Edward Lewis on Watson and The Double Helix
  Edward Lewis     Biography    
Recorded: 04 Jun 2001

We read [The] Double Helix book and were pretty annoyed. He was part of the new wave that is supposed to tell it like it is, right. He went out of his way to make it appear that everything you do is sort of dishonest.

If [the difficulties that Franklin faced as a woman in science] was one of the issues, he should have written about her that way. I guess it was true [that] they were worried about competition. It [was] hard and at that time it was so radical for anyone to write about that kind of stuff. He must have alienated a lot of people. It must have alienated Crick a great deal, he was furious.

I know Crick a little bit. Those people remained very distant unless they worked at the Lab. You would never get to really know them. It’s hard to know some people.

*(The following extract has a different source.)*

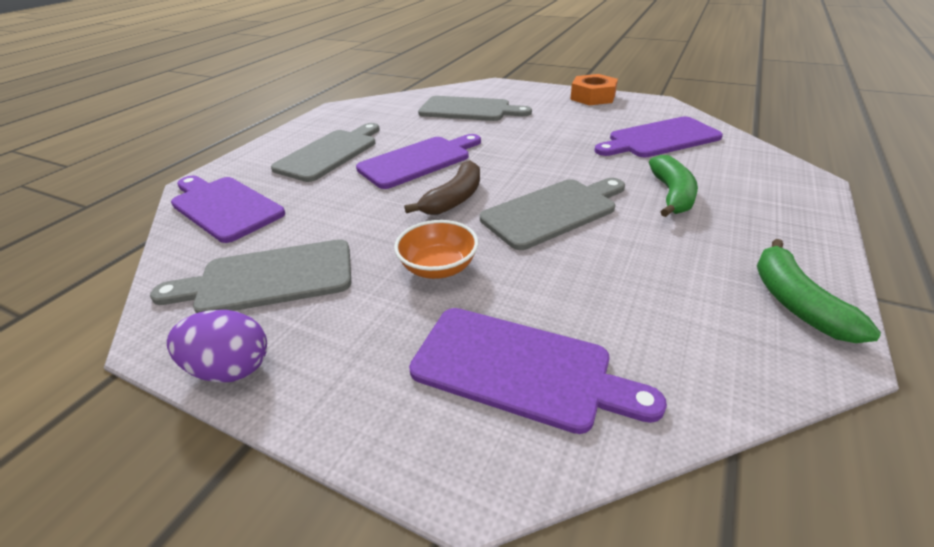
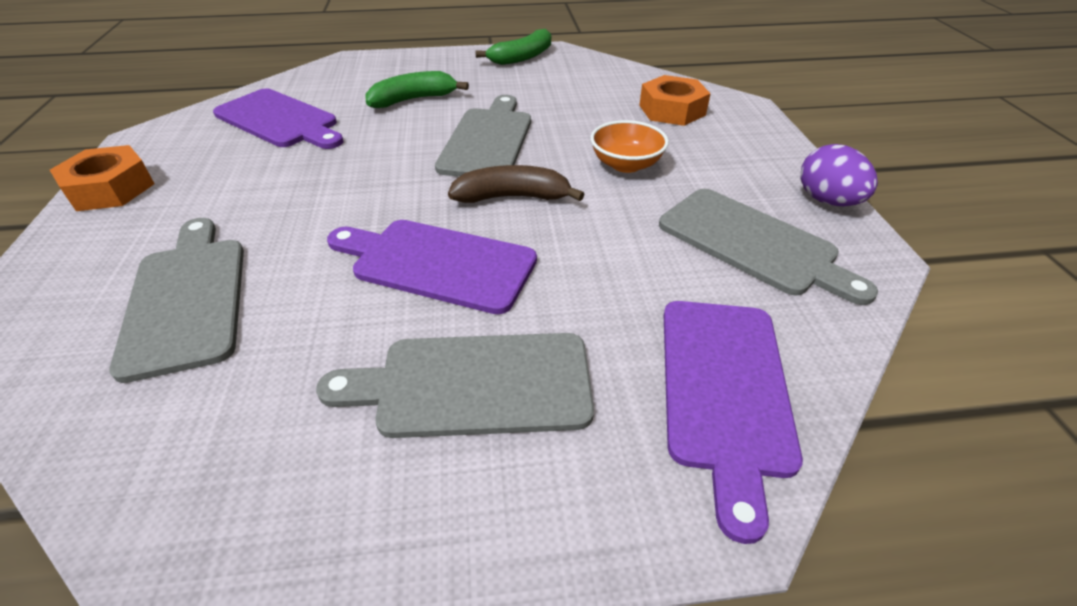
camera: 125 degrees left, 5 degrees up
(520, 369) = (672, 110): purple cutting board -> orange nut
(553, 211) = (488, 140): grey cutting board -> grey cutting board turned 75 degrees clockwise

Edward B. Lewis (1918-2004) was a renowned leader in genetics and Drosophila development research. He received his Ph.D. from the California Institute of Technology in 1942. He served as captain of the United States Army Air Force from 1942-1945 as a meteorologist and an oceanographer in the Pacific Theatre. In 1946, he joined the Caltech faculty and was appointed Professor of Biology in 1956, earning a Thomas Hunt Morgan Professorship in 1966. In 1995, Lewis won the Nobel Prize in Physiology or Medicine “for discoveries concerning the genetic control of early embryonic development” along with Christiane Nusslein-Volhard and Eric Wieschaus. Lewis is also a recipient of the Thomas Hunt Morgan Medal (1983), the Gairdner Foundation International award (1987), the Wolf Foundation prize in medicine (1989), the Rosenstiel award (1990) and the National Medal of Science (1990).